Si è osservato ironicamente che anche quando si monacavano a forza le figlie delle famiglie patrizie il vescovo chiedeva sempre se erano contente di prendere i voti e la risposta era invariabilmente positiva.
Dopo l’importante intervento del capo dello Stato si è cercato da parte della maggioranza e dei sindacati “collaborativi” di apprestare un qualche rimedio che consisterebbe nella previsione che la clausola compromissoria potrebbe essere stipulata non al momento dell’assunzione, ma solo una volta superato il periodo di prova o, se il periodo di prova non è previsto, dopo 30 giorni dall’inizio del rapporto di lavoro. E’ chiaro che si tratta di un rimedio che non rimedia nulla, sia perché una buona metà dei lavoratori italiani non gode dell’articolo 18 e dunque anche una volta trascorso il periodo di prova la situazione di sudditanza psicologica verso il datore di lavoro rimane per loro invariata, sia perché anche per gli altri, è davvero incredibile che non appena superato il periodo di prova il lavoratore cominci a opporre al datore di lavoro un rifiuto in relazione, ad eventualità solo future, perché ciò significherebbe sicuramente “compromettere” il clima senza un interesse concreto.
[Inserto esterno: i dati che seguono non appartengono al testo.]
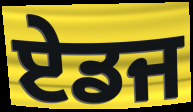
ਏਡਜ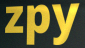
zpy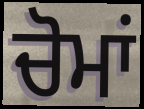
ਚੋਮਾਂ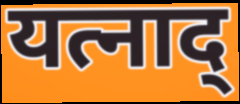
यत्नाद्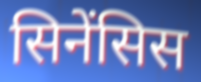
सिनेंसिस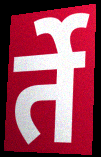
र्ते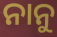
ନାନୁ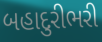
બહાદુરીભરીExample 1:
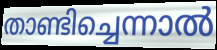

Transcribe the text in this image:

താണ്ടിച്ചെന്നാൽ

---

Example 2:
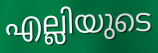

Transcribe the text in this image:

എല്ലിയുടെ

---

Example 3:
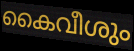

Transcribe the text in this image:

കൈവീശും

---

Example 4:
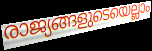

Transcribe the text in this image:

രാജ്യങ്ങളുടെയെല്ലാം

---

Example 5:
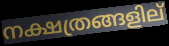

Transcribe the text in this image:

നക്ഷത്രങ്ങളില്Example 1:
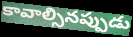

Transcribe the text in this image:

కావాల్సినప్పుడు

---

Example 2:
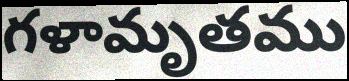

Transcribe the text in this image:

గళామృతము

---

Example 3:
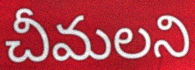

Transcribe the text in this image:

చీమలని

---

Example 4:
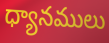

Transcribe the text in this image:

ధ్యానములు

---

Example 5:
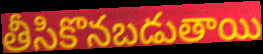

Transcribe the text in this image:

తీసికొనబడుతాయి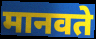
मानवतेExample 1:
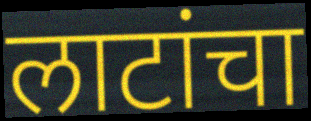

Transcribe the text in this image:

लाटांचा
L’emendamento proposto dall’ex ministro Damiano tocca invece il cuore del problema e lo risolve perché afferma che la commissione deve appurare la volontà del lavoratore di andare o no dall’arbitro invece che dal giudice, solo dopo che la controversia è effettivamente insorta. Il che dal punto di vista tecnico significa che non si deve più parlare di clausola compromissoria bensì di compromesso, ossia di accordo per affidare la decisione all’arbitro, raggiunto dalle parti volta per volta, ma dopo e non prima che la controversia sia nata. Il che ovviamente garantisce piena libertà della scelta. E’ curioso che un certo numero di giuristi e avvocati del lavoro, infinitamente minore però di quello che ha recentemente sottoscritto un appello per una coerente traduzione in norma dei rilievi del capo dello Stato, abbia cercato di appoggiare il testo del collegato lavoro insufficientemente corretto dal governo nel modo che si è detto.
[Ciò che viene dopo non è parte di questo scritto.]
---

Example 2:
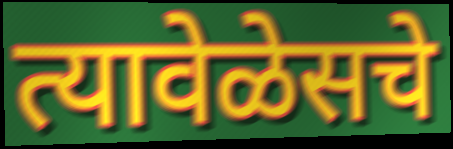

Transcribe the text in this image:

त्यावेळेसचे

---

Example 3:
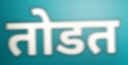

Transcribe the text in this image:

तोडत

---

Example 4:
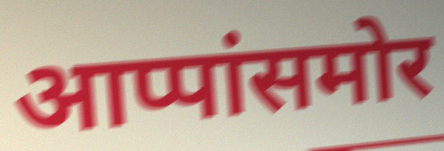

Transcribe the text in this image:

Gli stessi dichiarano di credere che l’arbitrato possa rappresentare un adeguato strumento aggiuntivo per la giustizia del lavoro, ma ciò non sarà mai vero finché non vi sarà una reale libertà del lavoratore. Cosa possibile solo se all’arbitrato si arriva dopo che è sorta la lite come previsto dall’emendamento Damiano, oppure con una clausola compromissoria unilaterale, che cioè consenta al solo contraente debole, ossia il lavoratore, di scegliere comunque, all’occorrenza, se andare dall’arbitro o dal giudice, così come suggerito dall’appello sottoscritto da centinaia di giuristi. Si tratta ora di riprendere il discorso davvero e di approfondirlo non solo sul punto dell’arbitrato che è comunque essenziale, ma anche sul precariato (articolo 32 del collegato) e sulle cosiddette clausole generali (articolo 30) temi non meno importati e gravi.
Bisogna sottolineare che una volta tanto sul tema del lavoro, si comincia a distinguere la destra dalla sinistra.